Gaia looked around the room again, half expecting to see blood stored somewhere, though she couldn’t imagine how. “Where do you save it?”

“I’m asking you to be on standby if I need you,” Myrna clarified. “I don’t have any refrigeration, so it’s a living blood bank. I keep a roster of people I can call on by blood type, on short notice.” She gestured toward the bunks. “I hook them up for transfusions when a hemophiliac comes to me, person to person.”

“I’m surprised the Protectorat’s allowing this,” Gaia said. “Isn’t it illegal?”

“He doesn’t approve. He thinks I’m prolonging suffering and giving false hope. But as long as I keep it outside the wall, it doesn’t break any laws,” Myrna said. “People come at their own risk.”

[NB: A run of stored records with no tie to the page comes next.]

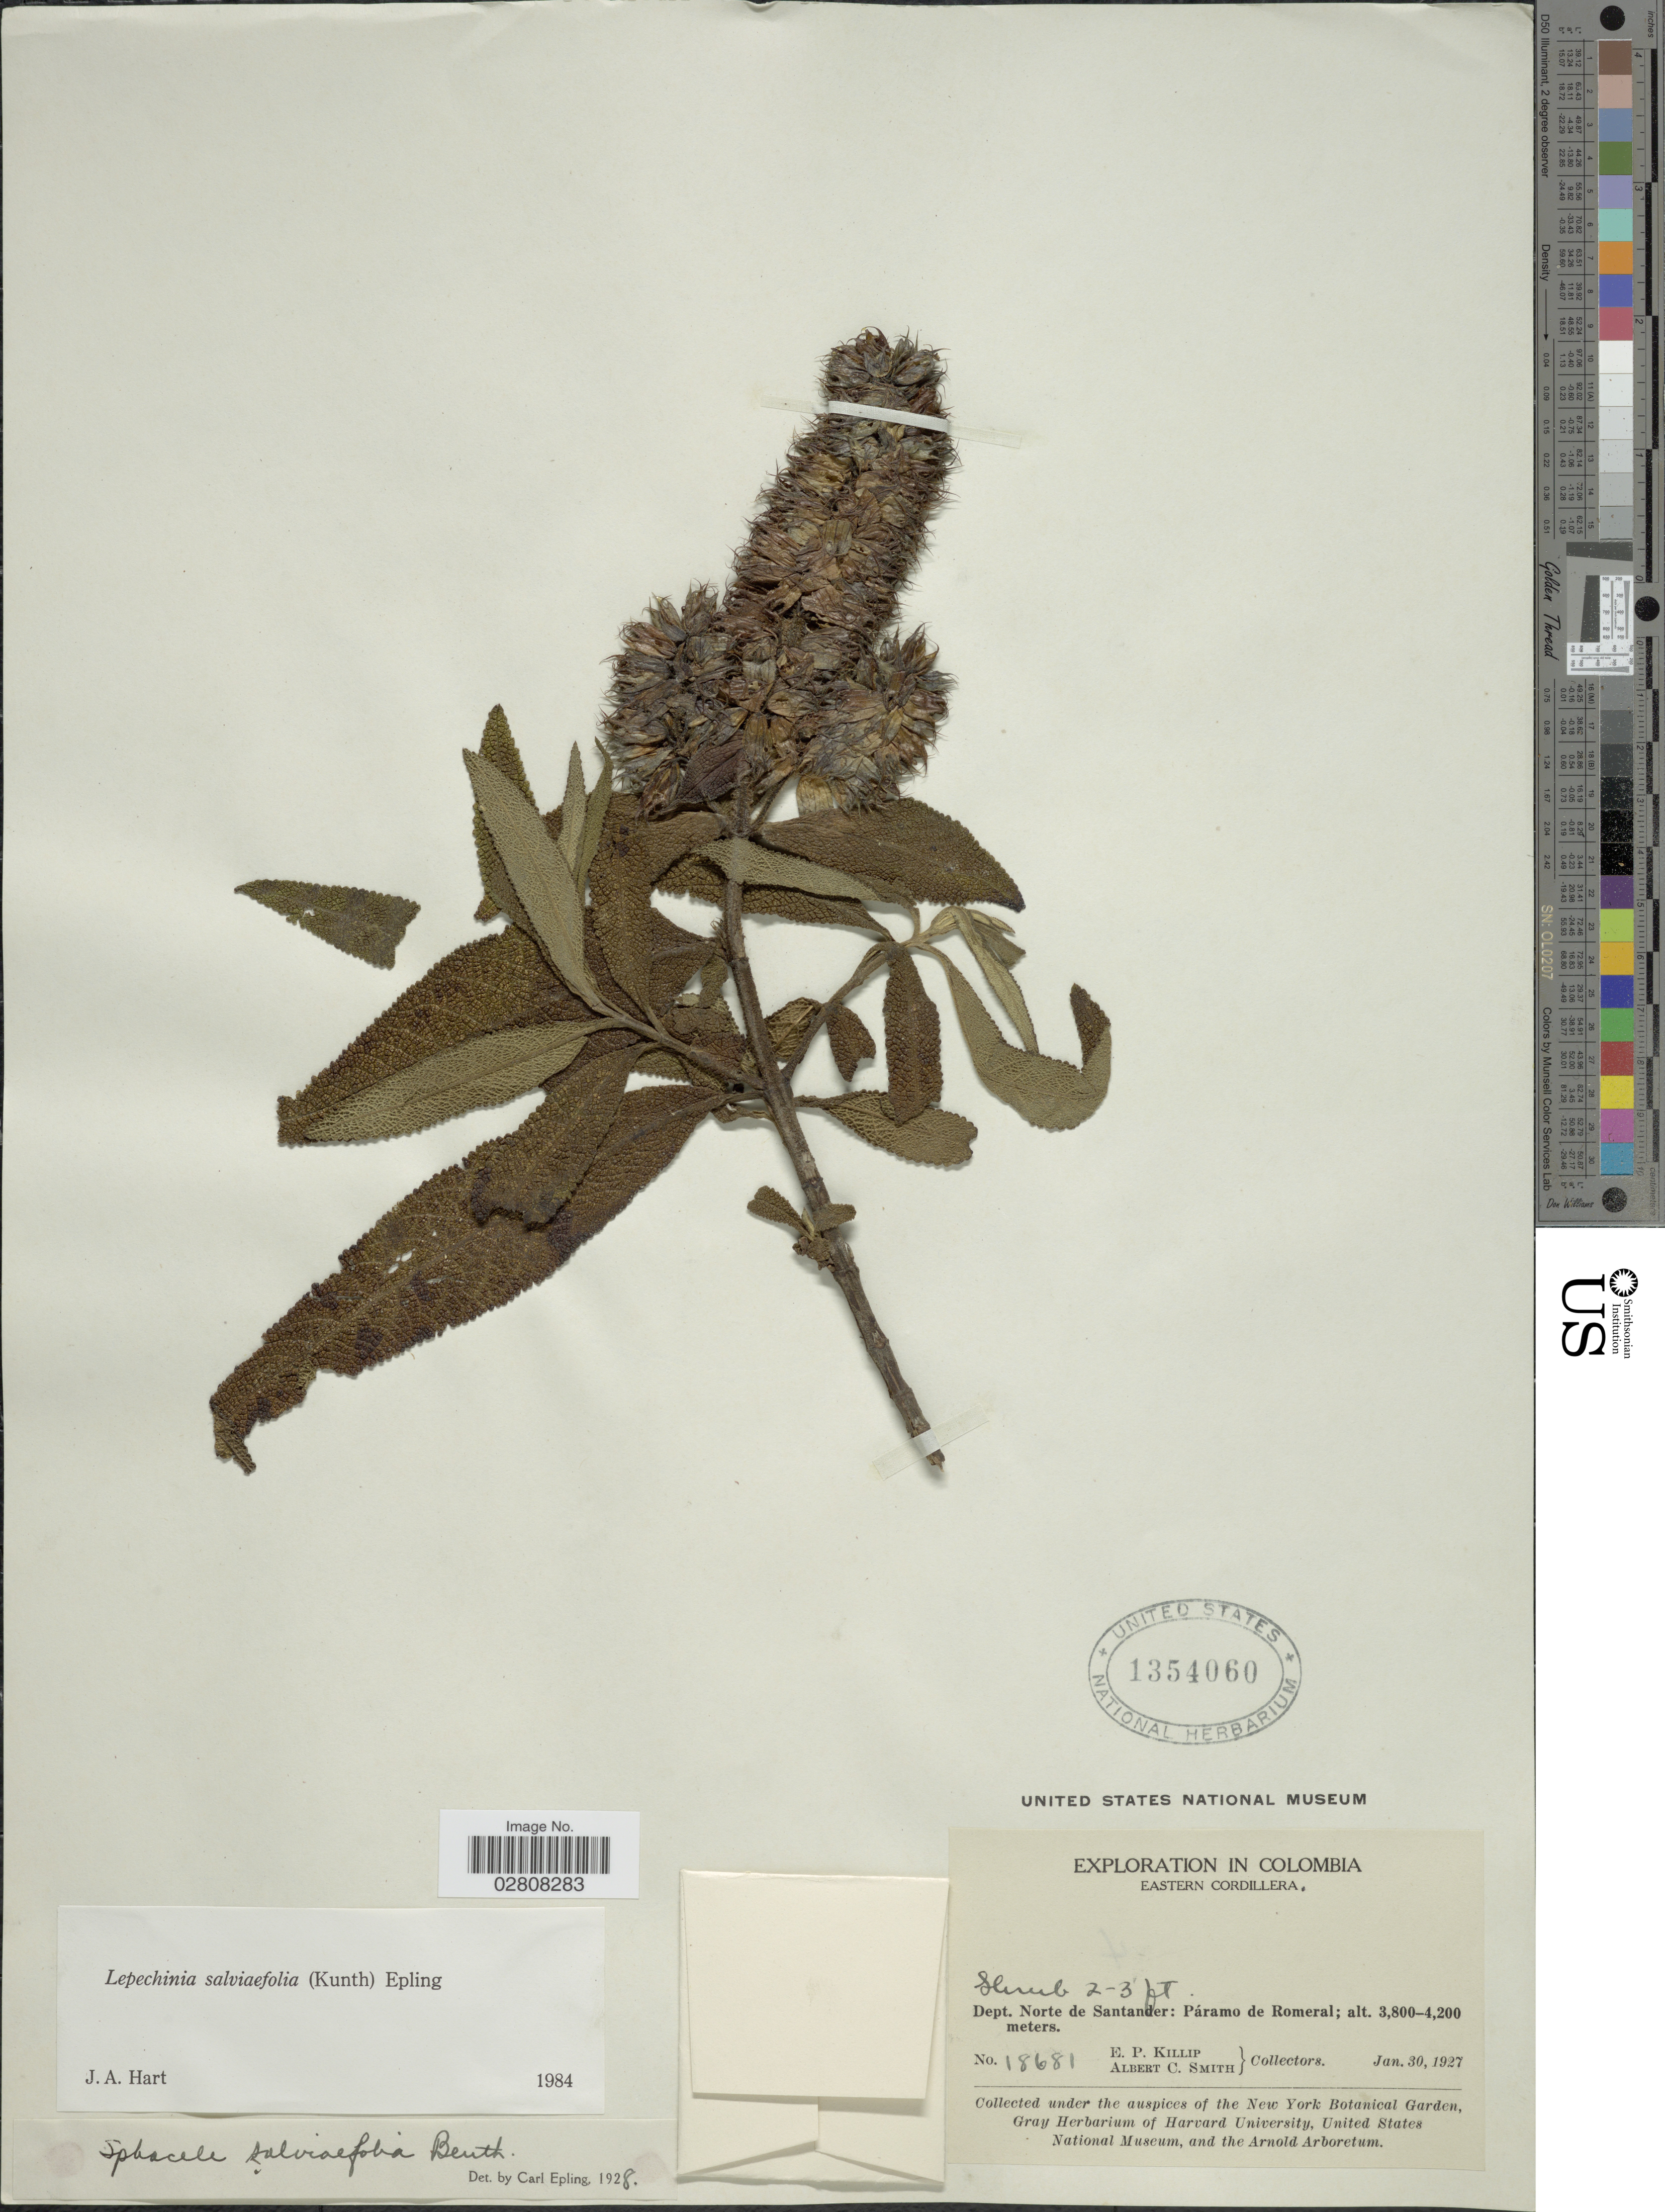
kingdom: Plantae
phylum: Tracheophyta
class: Magnoliopsida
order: Lamiales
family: Lamiaceae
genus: Lepechinia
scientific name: Lepechinia salviifolia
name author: (Kunth) Epling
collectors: E. P. Killip & A. C. Smith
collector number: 18681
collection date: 1927-01-30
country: Colombia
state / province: Norte de Santander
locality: Eastern Cordillera. Dept. Norte de Santander: Páramo de Romeral.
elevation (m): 3800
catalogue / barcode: US 1354060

“This is why you moved outside, isn’t it?” Gaia asked.

Myrna shrugged.

“You must have steady traffic,” Gaia said, regarding the shelves of tubing, syringes and bandages with new understanding.

“Every single parent of a hemophiliac child has come to see me, just to check things out in case they have an emergency,” Myrna said dryly. “Hundreds of them. It should have been done years ago.”

“The Protectorat told me he was trying to prevent future cases of hemophilia,” Gaia said. “He thinks he’s found a way.”

“With his Vessel Institute? I promise you, if there’s an answer there, it will be only for the elite. You tell me how many people are going to be able to afford hiring a surrogate mother.”

Footsteps sounded on the back porch, and Jack entered then with a basket of eggs in one hand. He was steady on his feet again, and with his beard gone, he looked much more like Gaia remembered him: strong, fair, and young.

“You look so much better,” Gaia said.

“My antibiotics kicked in, I guess,” he said. “Where’s Angie?”

“I thought she was with you,” Myrna said.

“She’s probably out front, then,” Jack said. He reached past Myrna to set the egg basket on the counter. “I like what you’ve done with your hair this morning, Masister Silk. Very flattering.”

“Don’t try that charm on me, boy,” Myrna said. She handed him another roll. “Go eat with your sister.”

“Which one?” Jack said.

“Both of them. Gaia’s hardly had a bite.”

Jack leaned back against the counter, tossing the roll in his hand. “Are you one of those girls who don’t take care of yourself?” he asked Gaia curiously. “You know, somebody who runs things for the masses but then forgets to eat? I’m just trying to get a clear picture.”